**Work order:** Each line below has to be set down again exactly.

Extracted data entries
- Opening Delimiter -

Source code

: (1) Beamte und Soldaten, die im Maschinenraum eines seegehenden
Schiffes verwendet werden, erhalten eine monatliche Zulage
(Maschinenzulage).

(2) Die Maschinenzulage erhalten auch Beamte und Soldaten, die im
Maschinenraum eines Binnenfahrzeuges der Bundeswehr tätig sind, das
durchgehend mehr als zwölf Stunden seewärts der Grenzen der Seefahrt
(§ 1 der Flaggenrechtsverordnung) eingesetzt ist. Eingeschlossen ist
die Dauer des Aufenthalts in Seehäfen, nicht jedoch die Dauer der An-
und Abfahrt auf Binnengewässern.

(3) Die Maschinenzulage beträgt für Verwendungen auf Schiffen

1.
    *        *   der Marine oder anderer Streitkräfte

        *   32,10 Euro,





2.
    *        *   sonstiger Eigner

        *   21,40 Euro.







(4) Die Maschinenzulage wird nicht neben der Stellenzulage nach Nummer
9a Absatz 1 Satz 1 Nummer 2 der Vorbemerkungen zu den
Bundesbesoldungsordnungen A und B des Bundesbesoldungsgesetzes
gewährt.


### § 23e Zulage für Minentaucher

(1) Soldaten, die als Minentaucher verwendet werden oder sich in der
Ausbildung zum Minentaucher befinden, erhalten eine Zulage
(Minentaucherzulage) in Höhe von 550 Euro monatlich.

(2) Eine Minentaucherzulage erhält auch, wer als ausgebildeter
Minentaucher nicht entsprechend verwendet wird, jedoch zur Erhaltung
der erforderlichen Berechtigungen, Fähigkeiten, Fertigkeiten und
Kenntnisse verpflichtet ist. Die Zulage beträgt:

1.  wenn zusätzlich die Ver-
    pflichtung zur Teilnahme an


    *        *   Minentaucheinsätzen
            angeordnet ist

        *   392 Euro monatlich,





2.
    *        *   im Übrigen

- Closing Delimiter -

**Response below:**
Source code

: (1) Beamte und Soldaten, die im Maschinenraum eines seegehenden
Schiffes verwendet werden, erhalten eine monatliche Zulage
(Maschinenzulage).

(2) Die Maschinenzulage erhalten auch Beamte und Soldaten, die im
Maschinenraum eines Binnenfahrzeuges der Bundeswehr tätig sind, das
durchgehend mehr als zwölf Stunden seewärts der Grenzen der Seefahrt
(§ 1 der Flaggenrechtsverordnung) eingesetzt ist. Eingeschlossen ist
die Dauer des Aufenthalts in Seehäfen, nicht jedoch die Dauer der An-
und Abfahrt auf Binnengewässern.

(3) Die Maschinenzulage beträgt für Verwendungen auf Schiffen

1.
    *        *   der Marine oder anderer Streitkräfte

        *   32,10 Euro,





2.
    *        *   sonstiger Eigner

        *   21,40 Euro.







(4) Die Maschinenzulage wird nicht neben der Stellenzulage nach Nummer
9a Absatz 1 Satz 1 Nummer 2 der Vorbemerkungen zu den
Bundesbesoldungsordnungen A und B des Bundesbesoldungsgesetzes
gewährt.


### § 23e Zulage für Minentaucher

(1) Soldaten, die als Minentaucher verwendet werden oder sich in der
Ausbildung zum Minentaucher befinden, erhalten eine Zulage
(Minentaucherzulage) in Höhe von 550 Euro monatlich.

(2) Eine Minentaucherzulage erhält auch, wer als ausgebildeter
Minentaucher nicht entsprechend verwendet wird, jedoch zur Erhaltung
der erforderlichen Berechtigungen, Fähigkeiten, Fertigkeiten und
Kenntnisse verpflichtet ist. Die Zulage beträgt:

1.  wenn zusätzlich die Ver-
    pflichtung zur Teilnahme an


    *        *   Minentaucheinsätzen
            angeordnet ist

        *   392 Euro monatlich,





2.
    *        *   im Übrigen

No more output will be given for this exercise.